Failure Diagnosis Using Decision Trees
paper link: https://ieeexplore.ieee.org/abstract/document/1301345
Main idea
Train decision trees on the request traces from time periods in which user-visible failures are present. Paths through the tree are ranked according to their degree of correlation with failure, and nodes are merged according to the observed partial order of system components.
Goals
- High diagnosis rate:localize a large percentage of the errors in order to garner confidence from the system recovery operator.
- Few false positives:False positives, which are correct behavior of the system that are mistaken for an error, are costly in terms of time wasted on recovery and re-diagnosis.
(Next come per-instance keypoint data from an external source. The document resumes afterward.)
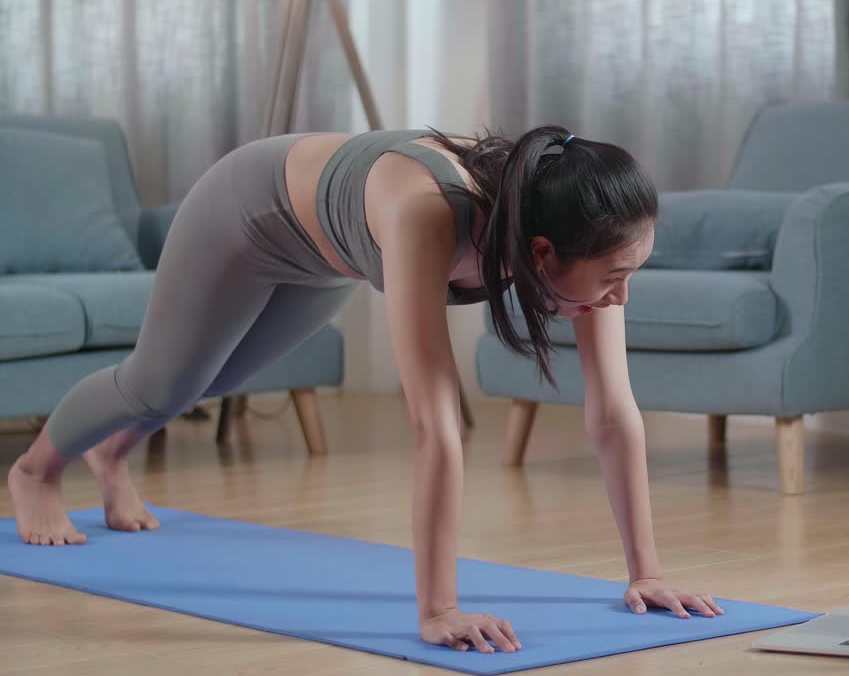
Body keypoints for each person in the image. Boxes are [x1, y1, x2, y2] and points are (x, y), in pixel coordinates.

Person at [5, 125, 725, 653]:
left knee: (210, 380)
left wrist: (647, 573)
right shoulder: (427, 214)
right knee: (158, 382)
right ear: (542, 254)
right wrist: (438, 610)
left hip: (327, 253)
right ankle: (37, 470)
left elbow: (614, 412)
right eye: (614, 279)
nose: (621, 297)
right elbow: (435, 427)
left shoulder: (580, 235)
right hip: (246, 213)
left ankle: (112, 454)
- Robust to noise: An ideal algorithm should be able to filter out noise and prioritize faults that are impacting the availability of a system.
- Near real-time turn-around. The algorithm needs to be fast enough in order to derive benefits over manual approaches.
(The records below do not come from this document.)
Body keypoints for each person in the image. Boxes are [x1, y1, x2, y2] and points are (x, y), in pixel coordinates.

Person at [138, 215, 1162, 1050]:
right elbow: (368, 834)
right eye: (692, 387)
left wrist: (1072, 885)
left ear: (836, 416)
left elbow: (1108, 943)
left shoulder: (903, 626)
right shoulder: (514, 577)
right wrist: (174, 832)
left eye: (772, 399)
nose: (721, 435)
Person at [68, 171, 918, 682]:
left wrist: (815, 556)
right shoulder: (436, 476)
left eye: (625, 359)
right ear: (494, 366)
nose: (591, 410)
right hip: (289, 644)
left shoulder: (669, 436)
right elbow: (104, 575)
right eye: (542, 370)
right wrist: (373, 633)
Decision Tree Learning Approach
In this paper, we treat the problem as one of finding system components that are correlated with failure.
Learning a decision tree as usual , we can use C4.5 or MinEntropy which had served in eBay.
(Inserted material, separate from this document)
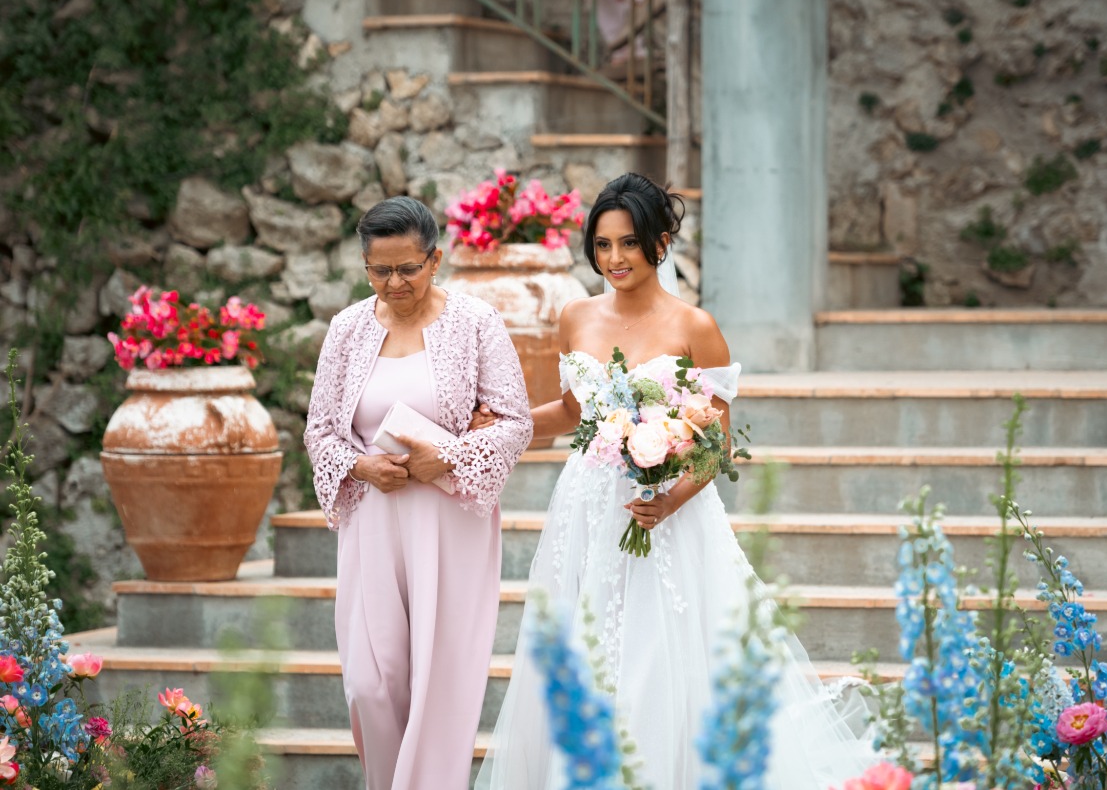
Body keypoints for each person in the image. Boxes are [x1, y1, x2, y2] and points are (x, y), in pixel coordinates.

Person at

Failure Diagnosis from Decision Tree Output
We use following heuristics approach to deal output of decision to get the diagnosis result we want:
- Ignore the leaf nodes corresponding to successful requests. Most of them do not contain any failed requests, and are thus useless in diagnosing failures.(we can delete the leaf of “Success(20/10)”)
- Noise Filtering: Ignore leaves containing less than c% of the total number of failures. This corresponds to making the reasonable assumptions that there are only a few independent sources of error, and each of them accounts for a large fraction of the total number of failures.
- Node Merging: Before reporting the final diagnosis,we merge nodes on a path by eliminating ancestor nodes that are logically “subsumed” by successor nodes. For example, if machine x only runs software version y, then the path (Version=y and Machine=x) is equivalent to(Machine=x). This kind of “subsumption” between system components defines a partial order on our features, where feature1 <= feature2 iff all requests containing feature1 also contain feature2.
- Ranking: Sort the predicted causes by failure counts to prioritize their importance.
eg: see the decision tree picture above:
- In step1,applying these heuristics to the example decision tree in Figure 1, the right-most leaf node would be eliminated because it does not contain any failures.
- In step 2, if we have a noise filtering threshold of 10%, then the remaining leaf nodes, with 40% and 60% of the total failures, will both be retained as candidates.
- In step 3, we produce two predicted sources of error: (Machine=x) and (Machine!=x and RequestType=y). If none of the failed requests with request type y is executed on machine x,(that is when machine =x, there is only one fault path: machinex-> requestType!=y) then the machine feature is subsumed by the request type and the two nodes merge into one. The diagnosis is now (Machine=x) and (RequestType=y).
- Finally,in Step 4, the two predicted causes are ranked by failure count; (Machine=x) causes 15 failures, which places it before (RequestType =y)with 10 failures.